Lembro, aqui, que o mercado de crédito é uma criação social que depende de regras adequadas para cada situação, para promoverem a eficiência. Ilustrando o ponto: no Chile, há uma relação crédito/PIB maior que a brasileira e a rentabilidade bancária é do mesmo nível que a daqui, mas as taxas de juros cobradas lá são sete vezes menores.
O fato mais relevante é que o mercado financeiro brasileiro caiu numa armadilha de juros mais altos, prazos mais curtos e inadimplência subindo, que se propagou por todo o País.
A causa é o comportamento de alguns combinado com uma regulação inadequada, que levaram a uma dinâmica destruidora, em que lucros econômicos imediatos de poucos limitam resultados sustentáveis de toda a sociedade.
Fazendo uma analogia, a pesca predatória é um exemplo: nela, os próprios pescadores são os mais prejudicados. Ações imediatistas levam a perdas maiores ao longo do tempo. A solução é proteger os pescadores dos próprios pescadores, e, paradoxalmente, os banqueiros dos próprios banqueiros. Nos dois casos, adotando medidas sustentáveis.

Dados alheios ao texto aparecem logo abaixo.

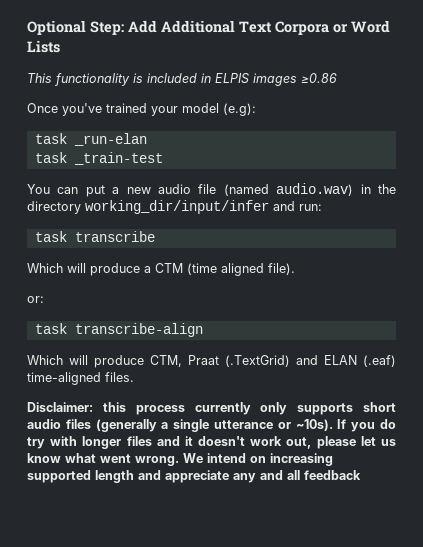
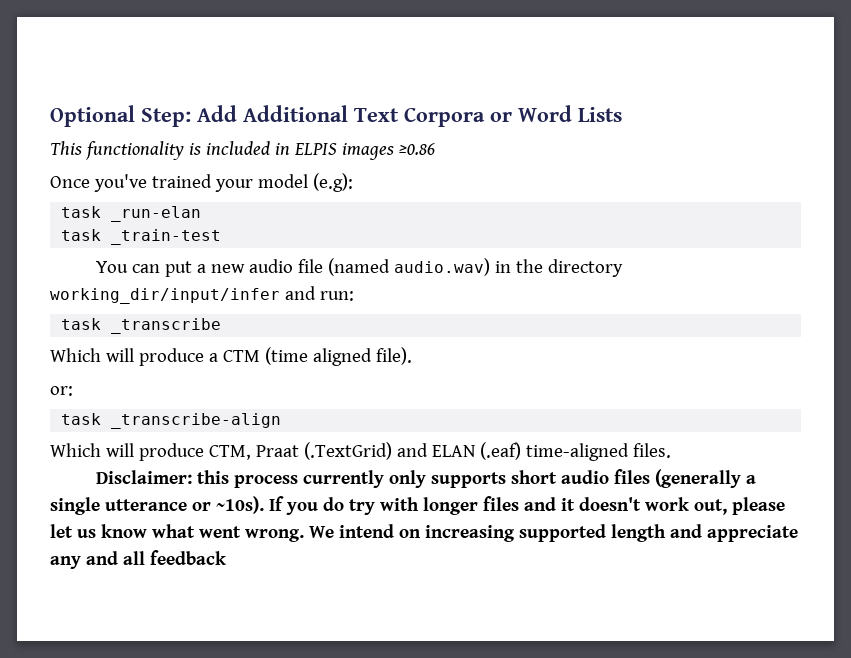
[74,231,155,242] transcribe -> [111,318,222,334] _transcribe
[74,323,203,337] transcribe-align -> [111,413,282,429] _transcribe-align

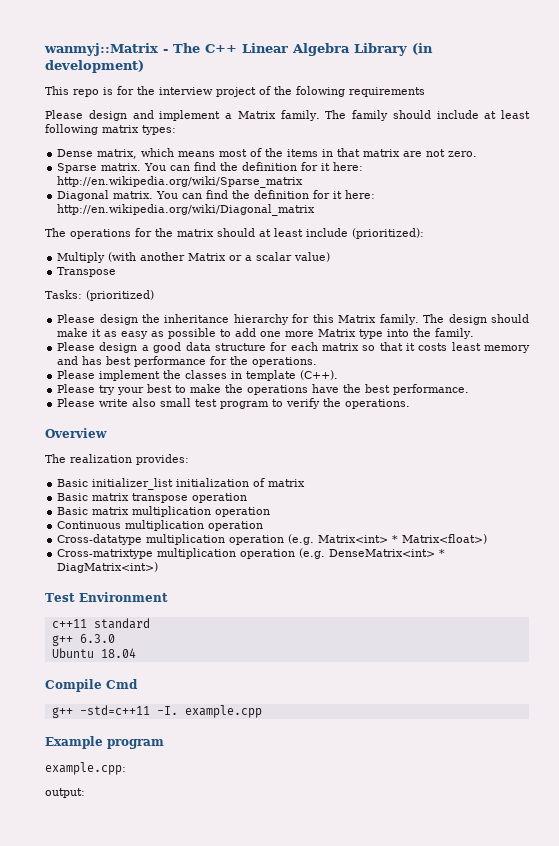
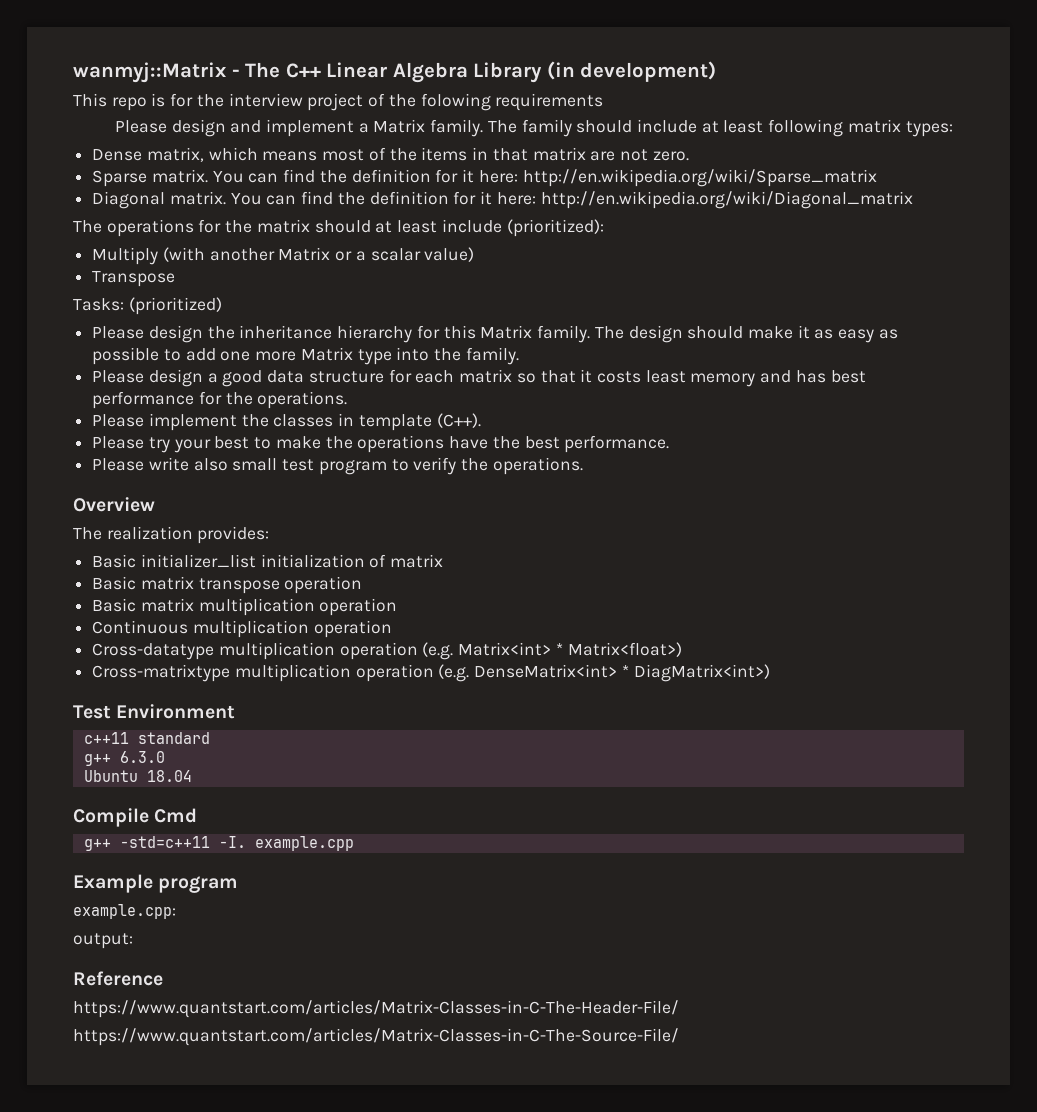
(85, 793) none -> [73,971,163,986] [73,1000,679,1018] [73,1028,679,1046] // Reference // https://www.quantstart.com/articles/Matrix-Classes-in-C-The-Header-File/ // https://www.quantstart.com/articles/Matrix-Classes-in-C-The-Source-File/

Note-se que e a origem dos problemas é o crédito, portanto a solução é corrigir suas distorções.
A saída (ver detalhadamente em www.simpi.org.br) consiste em cinco medidas: três rápidas, que dependem só do Poder Executivo; e duas estruturais. Se adotadas, farão uma grande diferença em pouco tempo. Com isso, o redemoinho se tornará um círculo virtuoso e o crédito deixará de ser a causa principal dos problemas para ser a solução potente.
As mudanças rápidas alteram alíquotas de tributos e de compulsórios, prazos de captação e uma renegociação sistêmica. São complementadas com a estruturação de um novo paradigma da intermediação e do modelo econômico.
As de curto prazo são para que o País saia do atoleiro celeremente e as de longo para que ele não volte a cair na mesma armadilha no futuro, melhorando as contas públicas, promovendo a justiça social, corrigindo distorções históricas e dando mais legitimidade ao governo.
O Brasil tem capital humano, capacidade empresarial, recursos disponíveis, inflação em queda, fábricas paradas, comércios com prateleiras vazias, equilíbrio externo e um governo central solvente. Enfim, tem tudo para começar a crescer rapidamente. É questão de adotar as medidas propostas, que podem fazer a “mágica” de gerar confiança e induzir ao crescimento econômico já.
Fonte: O Estado de S.Paulo, 23/12/2016.